- [Exercise 1]:
Pull out every line of text read from the two page pictures in the rows and copy each one exactly as it appears, leaving out the pictures themselves.

No challenge to the validity of the warrants was raised in the pleadings. The
attempt on behalf of the plaintiffs to rely on such alleged irregularity for the first
time in argument at the conclusion of the matter cannot be countenanced. Mr
Kemp, who appeared on behalf of the plaintiffs, argued that the law should be
developed in accordance with the values of the Constitution to hold to that a
warrant is not a complete defence where the investigating officer knew or should
have known that an arrest was not necessary as a means of ensuring the
attendance of accused persons in court. He also contended that the existing
authority do not address the situation where the arresting officer and the officer
requesting the issue of the warrant are the same person.
When the relevant background circumstances, known to Inspector Phoshoko, are
considered, it is in my view evident that it was not necessary to arrest and detain
the plaintiffs in order to ensure their attendance in court. There were no grounds
to suspect that the plaintiffs would not stand trial. Both plaintiffs were former
                                       23


high-ranking police officers and remained involved in the battle against crime
after they became employed in the private sector. Inspector Phoshoko had
worked with them in the past in their capacity as investigators of criminal
activities. Both had permanent employment, responsible positions as employees
and fixed residential addresses. Inspector Phoshoko was aware of the history of
criminal charges preferred by the second plaintiff and the third defendant against
one another and knew that their disputes were essentially of a civil nature. Both
plaintiffs voluntarily presented themselves at the police station on 26 May 2004
after they were telephonically requested to do so the previous day by the
commanding officer of the Alberton Police Station. There certainly were less
invasive methods of ensuring the plaintiffs' attendance in court other than arrest
and detention.

- [Given information]:
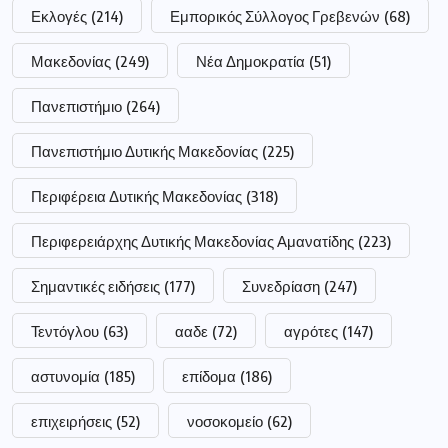
Εκλογές
(214)
Εμπορικός Σύλλογος Γρεβενών
(68)
Μακεδονίας
(249)
Νέα Δημοκρατία
(51)
Πανεπιστήμιο
(264)
Πανεπιστήμιο Δυτικής Μακεδονίας
(225)
Περιφέρεια Δυτικής Μακεδονίας
(318)
Περιφερειάρχης Δυτικής Μακεδονίας Αμανατίδης
(223)
Σημαντικές ειδήσεις
(177)
Συνεδρίαση
(247)
Τεντόγλου
(63)
ααδε
(72)
αγρότες
(147)
αστυνομία
(185)
επίδομα
(186)
επιχειρήσεις
(52)
νοσοκομείο
(62)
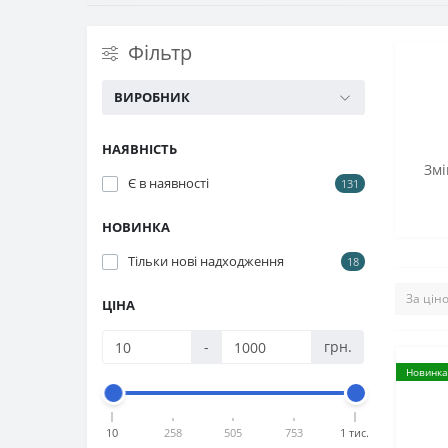
Фільтр
ВИРОБНИК
НАЯВНІСТЬ
Змі
Є в наявності
131
НОВИНКА
Тільки нові надходження
18
ЦІНА
-
грн.
Новинка
10
258
505
753
1 тис.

- [Exercise 2]:
Extend the court judgment on the plaintiffs' arrest past its last sentence.

- [Task output 1]:
Εκλογές
(214)
Εμπορικός Σύλλογος Γρεβενών
(68)
Μακεδονίας
(249)
Νέα Δημοκρατία
(51)
Πανεπιστήμιο
(264)
Πανεπιστήμιο Δυτικής Μακεδονίας
(225)
Περιφέρεια Δυτικής Μακεδονίας
(318)
Περιφερειάρχης Δυτικής Μακεδονίας Αμανατίδης
(223)
Σημαντικές ειδήσεις
(177)
Συνεδρίαση
(247)
Τεντόγλου
(63)
ααδε
(72)
αγρότες
(147)
αστυνομία
(185)
επίδομα
(186)
επιχειρήσεις
(52)
νοσοκομείο
(62)
Фільтр
ВИРОБНИК
НАЯВНІСТЬ
Змі
Є в наявності
131
НОВИНКА
Тільки нові надходження
18
ЦІНА
-
грн.
Новинка
10
258
505
753
1 тис.

- [Task output 2]:
There can be no doubt in the present matter that Inspector Phoshoko must have
realised subjectively and should have realised objectively that the arrest of the
plaintiffs was not necessary as a means of ensuring their attendance in court.
Whilst there is something to be said for Mr Kemp’s argument in this regard, it is
not necessary to decide the matter on this basis, in view of the approach I take in
this matter. In any event, sitting as a single judge, I am bound to the high
authority referred to above.
The judgement in Van Rensburg v City Council of Johannesburg 2009 (2) SA
101 (W) at 110C confirms that, whilst the initial arrest of a suspect in terms of a
warrant of arrest may be lawful, the continued detention of a suspect may
nevertheless be unlawful. Horwitz AJ recognised that the issue of a warrant of
arrest is a complete defence to a claim for wrongful arrest and that, in the
ordinary course of events, would render the ensuing imprisonment lawful. (At
106H.) At 107H the court stated as follows:

             "When a magistrate issued a warrant for the arrest of a person, it is

             not the function of the arresting officer to sit on appeal, as it were,

             to decide whether the magistrate was correct or not in issuing a

             warrant. As I have already pointed out, if a police officer executes a

             warrant, he or she cannot be faulted for having done so and if it

             later transpires that the warrant should in the first place not have

             been issued, that is not something that can be laid at the door of

             the police officer. If, therefore, it later transpires that there was

             insufficient reason to justify the issue of the warrant, that, per se,

             would not ground and action for unlawful arrest and imprisonment

             against the police officer or his or her employer."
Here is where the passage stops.